──────── DOCUMENT PASSAGE ────────

# Doesnt get much better!



## Smokey (Dec 28, 2008)

Man-O-Man!! 
Me, my guitar, my dog, and my front porch in the country.
Life is good.

........sorry about the "me" part


----------



## DRB1313 (Dec 28, 2008)

That's a Money Maker!!!  Super shot Bro!! Perfect in all aspects
You knocked that one out of the park.
Get ready, Here it comes, Probably more than once,
Are you ready? 
















































SHUTTER FINGER SALUTE


----------



## chinquapin (Dec 28, 2008)

That's a wall hanger right there Smokey!!!!!!!!!!!!!!  Frame that bad boy!!!  I'm with the DR   

SHUTTER FINGER SALUTE


----------



## Hoss (Dec 28, 2008)

They've already said it Smokey.   That one went over the wall at the longest part of the ballpark.  Well done.

Hoss


----------



## tuffdawg (Dec 28, 2008)

Smokey, you have totally outdone yourself. You have reached that point of not being able to go any higher.  They dont get anymore perfect than that. 



CONGRATS!!!


----------



## huntin_dobbs (Dec 28, 2008)

Wow! This is just awesome Smokey!


----------



## JasonF (Dec 28, 2008)

I can't really add to what has already been said.
That is a fantastic image Smokey!  Nice job man!!
Please tell me your framin that one?


----------



## Hunter Haven (Dec 28, 2008)

Looks like a "cover" of a cd for a country music star!!!

Incredible shot


----------



## Pilgrim (Dec 28, 2008)

Great shot!!  
That dog's thinking:  "_I've got to listen to *this* guy??!!  Ugg!!_"


----------



## Smokey (Dec 28, 2008)

Hunter Haven said:


> Looks like a "cover" of a cd for a country music star!!!
> 
> Incredible shot



COUNTRY MUSIC


----------



## Hunter Haven (Dec 28, 2008)

Well I hope you weren't expecting or wanting me to say rap artist!!!


----------



## Smokey (Dec 28, 2008)

Hunter Haven said:


> Well I hope you weren't expecting or wanting me to say rap artist!!!


----------



## 57bronco (Dec 28, 2008)

“Perfect”


----------



## DRB1313 (Dec 28, 2008)

Hunter Haven said:


> Well I hope you weren't expecting or wanting me to say rap artist!!!



Smokey Smoke Doggie Dog!!!


----------



## Hunter Haven (Dec 28, 2008)

DRB1313 said:


> Smokey Smoke Doggie Dog!!!


----------



## Smokey (Dec 28, 2008)

DRB1313 said:


> Smokey Smoke Doggie Dog!!!



Fo-shizzle!!


----------



## DRB1313 (Dec 28, 2008)

Shipity Bip Bopity Bop A Buttun Mushin Master with a Cowboy Top


----------



## Smokey (Dec 28, 2008)

Stylin' and pro-filin'
Give'n whut thay want'n

Take yo time it's gonna be a while
I do it country boy style

Pickin' at da guitarz string
Livin' dreamz is my thing

Home-doggy by side.
Horse's! thats how I glide.

──────── DATA PROVIDED ────────

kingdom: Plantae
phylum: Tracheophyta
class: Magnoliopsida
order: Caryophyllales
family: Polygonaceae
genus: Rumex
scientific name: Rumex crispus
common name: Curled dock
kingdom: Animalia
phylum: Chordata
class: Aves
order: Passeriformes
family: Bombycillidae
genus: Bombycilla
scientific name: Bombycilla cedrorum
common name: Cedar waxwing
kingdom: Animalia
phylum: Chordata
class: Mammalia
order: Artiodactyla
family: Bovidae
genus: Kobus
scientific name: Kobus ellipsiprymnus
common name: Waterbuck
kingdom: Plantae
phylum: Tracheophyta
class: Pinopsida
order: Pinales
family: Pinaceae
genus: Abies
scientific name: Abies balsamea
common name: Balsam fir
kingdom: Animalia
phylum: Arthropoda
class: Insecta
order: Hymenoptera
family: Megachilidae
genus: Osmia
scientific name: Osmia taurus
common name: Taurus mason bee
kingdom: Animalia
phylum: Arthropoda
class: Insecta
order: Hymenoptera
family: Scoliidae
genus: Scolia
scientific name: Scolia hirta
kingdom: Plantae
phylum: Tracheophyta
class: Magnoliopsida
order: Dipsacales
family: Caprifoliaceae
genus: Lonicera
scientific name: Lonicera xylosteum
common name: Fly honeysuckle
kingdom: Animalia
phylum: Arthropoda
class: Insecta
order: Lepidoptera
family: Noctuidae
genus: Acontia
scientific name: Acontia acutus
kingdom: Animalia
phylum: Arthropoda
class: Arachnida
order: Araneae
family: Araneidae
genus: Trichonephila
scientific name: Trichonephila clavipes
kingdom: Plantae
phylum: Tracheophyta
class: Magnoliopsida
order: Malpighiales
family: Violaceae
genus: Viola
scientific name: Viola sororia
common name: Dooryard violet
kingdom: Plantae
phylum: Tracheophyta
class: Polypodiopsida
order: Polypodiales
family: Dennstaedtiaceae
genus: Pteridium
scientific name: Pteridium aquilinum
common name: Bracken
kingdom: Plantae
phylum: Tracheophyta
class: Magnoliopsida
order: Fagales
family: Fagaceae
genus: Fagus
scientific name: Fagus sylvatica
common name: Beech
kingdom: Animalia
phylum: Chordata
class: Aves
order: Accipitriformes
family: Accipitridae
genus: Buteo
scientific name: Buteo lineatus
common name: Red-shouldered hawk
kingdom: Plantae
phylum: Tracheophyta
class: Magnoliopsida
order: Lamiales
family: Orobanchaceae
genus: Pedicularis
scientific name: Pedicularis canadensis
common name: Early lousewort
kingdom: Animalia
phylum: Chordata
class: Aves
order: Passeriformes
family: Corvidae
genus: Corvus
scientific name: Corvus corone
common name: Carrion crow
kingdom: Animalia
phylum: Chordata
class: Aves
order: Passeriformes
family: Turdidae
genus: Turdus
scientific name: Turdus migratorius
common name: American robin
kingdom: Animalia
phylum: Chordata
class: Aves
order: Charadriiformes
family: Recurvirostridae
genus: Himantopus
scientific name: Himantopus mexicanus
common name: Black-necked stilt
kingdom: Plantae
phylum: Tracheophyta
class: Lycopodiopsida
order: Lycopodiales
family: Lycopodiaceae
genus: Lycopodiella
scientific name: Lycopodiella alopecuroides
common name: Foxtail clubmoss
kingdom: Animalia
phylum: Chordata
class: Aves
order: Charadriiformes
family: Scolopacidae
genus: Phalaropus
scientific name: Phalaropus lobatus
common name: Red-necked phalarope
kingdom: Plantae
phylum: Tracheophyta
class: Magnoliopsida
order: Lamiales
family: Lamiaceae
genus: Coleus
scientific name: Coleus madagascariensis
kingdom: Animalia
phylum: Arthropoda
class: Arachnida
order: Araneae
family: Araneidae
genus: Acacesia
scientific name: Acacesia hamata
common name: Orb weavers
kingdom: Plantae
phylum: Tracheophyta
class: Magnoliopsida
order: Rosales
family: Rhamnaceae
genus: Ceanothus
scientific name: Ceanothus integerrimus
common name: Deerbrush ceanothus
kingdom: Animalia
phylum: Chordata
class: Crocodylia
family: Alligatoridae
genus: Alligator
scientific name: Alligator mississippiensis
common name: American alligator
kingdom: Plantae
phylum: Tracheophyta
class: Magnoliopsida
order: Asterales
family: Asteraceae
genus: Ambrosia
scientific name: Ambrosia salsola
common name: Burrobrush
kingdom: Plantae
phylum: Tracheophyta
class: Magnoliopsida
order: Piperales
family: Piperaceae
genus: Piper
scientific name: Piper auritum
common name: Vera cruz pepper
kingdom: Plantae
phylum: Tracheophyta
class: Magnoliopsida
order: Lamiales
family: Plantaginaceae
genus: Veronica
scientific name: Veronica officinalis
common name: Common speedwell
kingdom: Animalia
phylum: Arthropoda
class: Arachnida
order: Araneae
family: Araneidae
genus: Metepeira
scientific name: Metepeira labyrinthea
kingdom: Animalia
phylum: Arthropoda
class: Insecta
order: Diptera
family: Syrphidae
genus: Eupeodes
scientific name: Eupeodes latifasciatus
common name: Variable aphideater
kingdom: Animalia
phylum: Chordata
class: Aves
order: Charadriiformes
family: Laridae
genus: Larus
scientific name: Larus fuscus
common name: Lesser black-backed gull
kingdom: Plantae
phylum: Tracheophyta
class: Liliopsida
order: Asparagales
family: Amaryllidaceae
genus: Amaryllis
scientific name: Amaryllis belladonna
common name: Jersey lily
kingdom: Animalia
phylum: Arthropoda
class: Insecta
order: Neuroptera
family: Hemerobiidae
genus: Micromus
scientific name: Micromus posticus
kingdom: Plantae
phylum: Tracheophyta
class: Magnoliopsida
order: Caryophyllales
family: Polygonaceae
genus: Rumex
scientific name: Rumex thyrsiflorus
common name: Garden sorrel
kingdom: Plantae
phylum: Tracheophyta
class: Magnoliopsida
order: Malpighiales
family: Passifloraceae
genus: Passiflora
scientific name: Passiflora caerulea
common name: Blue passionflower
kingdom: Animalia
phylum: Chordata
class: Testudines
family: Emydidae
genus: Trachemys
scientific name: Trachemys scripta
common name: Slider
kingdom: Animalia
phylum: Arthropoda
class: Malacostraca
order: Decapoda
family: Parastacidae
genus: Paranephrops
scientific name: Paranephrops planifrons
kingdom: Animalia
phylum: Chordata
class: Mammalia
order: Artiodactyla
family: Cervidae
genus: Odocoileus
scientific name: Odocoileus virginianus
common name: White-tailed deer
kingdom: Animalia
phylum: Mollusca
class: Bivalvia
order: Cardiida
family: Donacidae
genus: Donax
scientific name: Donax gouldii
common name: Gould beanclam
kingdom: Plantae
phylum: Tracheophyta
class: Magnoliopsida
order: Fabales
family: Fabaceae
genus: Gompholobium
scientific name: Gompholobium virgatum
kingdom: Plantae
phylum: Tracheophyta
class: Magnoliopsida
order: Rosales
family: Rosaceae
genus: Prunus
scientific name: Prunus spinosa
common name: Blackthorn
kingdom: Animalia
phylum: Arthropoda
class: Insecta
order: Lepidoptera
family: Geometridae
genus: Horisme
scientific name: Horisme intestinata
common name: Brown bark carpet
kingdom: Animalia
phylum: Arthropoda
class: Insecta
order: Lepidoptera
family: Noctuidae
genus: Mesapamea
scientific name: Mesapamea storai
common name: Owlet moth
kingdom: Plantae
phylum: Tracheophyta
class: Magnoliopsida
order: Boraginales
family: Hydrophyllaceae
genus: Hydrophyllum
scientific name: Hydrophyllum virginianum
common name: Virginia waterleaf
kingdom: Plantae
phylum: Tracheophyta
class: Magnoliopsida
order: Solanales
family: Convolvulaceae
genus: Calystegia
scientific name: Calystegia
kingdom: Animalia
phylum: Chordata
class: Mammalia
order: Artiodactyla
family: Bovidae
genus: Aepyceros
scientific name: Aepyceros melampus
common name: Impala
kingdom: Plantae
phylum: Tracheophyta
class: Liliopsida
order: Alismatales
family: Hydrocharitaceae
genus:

────────

TASK REQUIREMENTS → Do these statements agree with the forum thread above? Answer each with yes or no and quote the words of the thread that decide it. (a) Smokey's opening post mentions a guitar, a dog and a front porch in the country. (b) Hunter Haven says the shot looks like a CD cover for a rap artist. (c) JasonF asks whether Smokey is framing the shot.

ANSWER →
(a) Yes: "Me, my guitar, my dog, and my front porch in the country."
(b) No: "Looks like a "cover" of a cd for a country music star!!!"
(c) Yes: "Please tell me your framin that one?"